SurveysPRE designs, administers, and analyzes college-wide, course, program, division, department, and ad hoc surveys. PRE also provides research design assistance for the assessment of institutional effectiveness by assisting in data collection as well as analyzing and disseminating results.
If you require information from the PRE office, please contact email@example.com.
Surveys are distributed to representative percentages of the college to gain awareness in an array of topics. Topics include, but are not limited to, the perceptions and experiences of CCBC students or faculty and staff.

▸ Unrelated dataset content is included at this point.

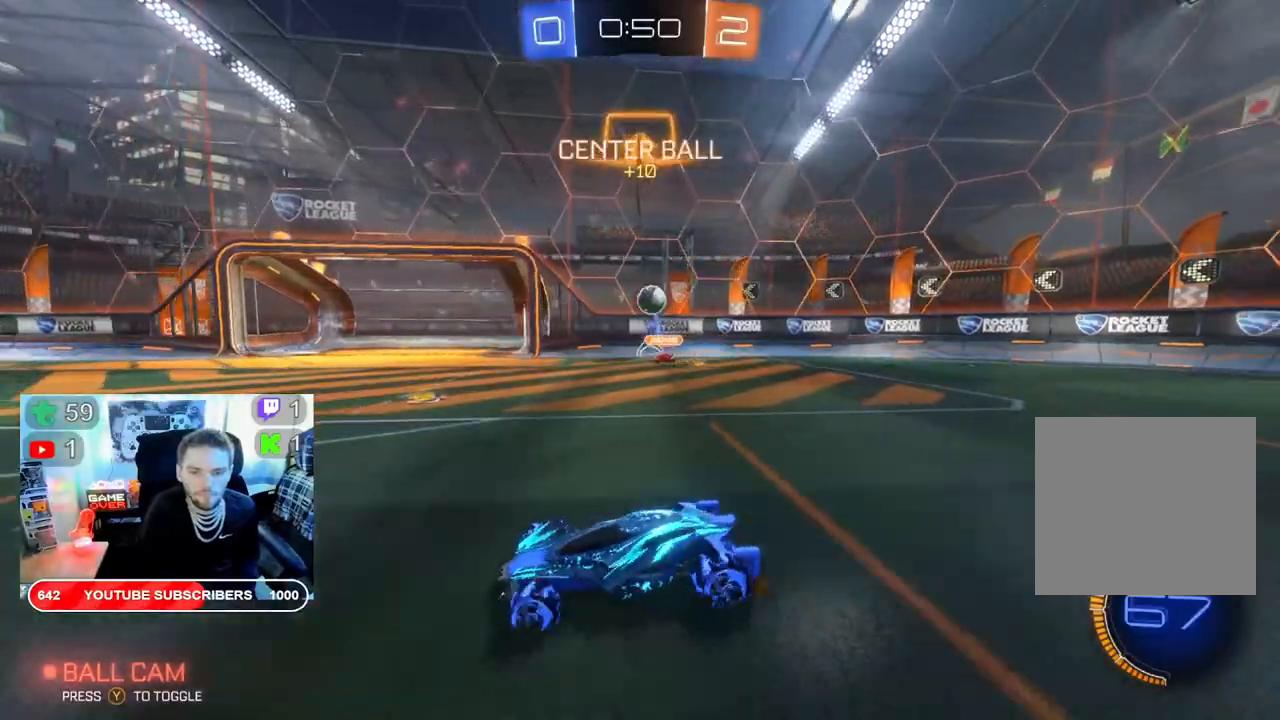
{"buttons": [], "left_stick": "right", "right_stick": "center", "events": [[50, "R2", "up"], [317, "L2", "down"], [417, "L2", "up"]]}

Department / Program / Divisional surveys
Surveys are conducted as part of requirements for accreditation and/or program evaluation on a scheduled and ad hoc basis.
Ad hoc surveys
Surveys may be developed and conducted by PRE at the request of CCBC stakeholders on an as needed basis. These surveys must be determined to be in the interest of CCBC business. Such surveys are brief and focused on a particular issue(s).
Things to consider when planning a survey:
- The first and foremost thing you need to think about is the objective of the study. Ensure that you can phrase these objectives as questions or measurements. What are you trying to discover? What actions do you want to take as a result of the survey? This helps you double check the validity of the data collection.
- Visualize all of the relevant information items you would like to have. What will the output report look like? What charts and graphs will be prepared? What information do you need to be assured that action is warranted?
- Make sure the objectives, topics and information you need are appropriate. Remember, you can't solve the problem if you ask the wrong questions.
- Think about how easy or difficult is it for the respondent to provide information on each topic? If it is difficult, is there another way to obtain the information by asking another question?
- Make sure that the questions asked first do not bias the results of the next questions. Sometimes providing too much information, or disclosing purpose of the study can create bias.
- If writing questions, you may need to write several questions for each topic, selecting the best one. You might also be better off dividing the survey into multiple sections.
- Think about the length of the survey. The answer rate is about three to four questions per minute. One open end text question counts for three multiple choice questions.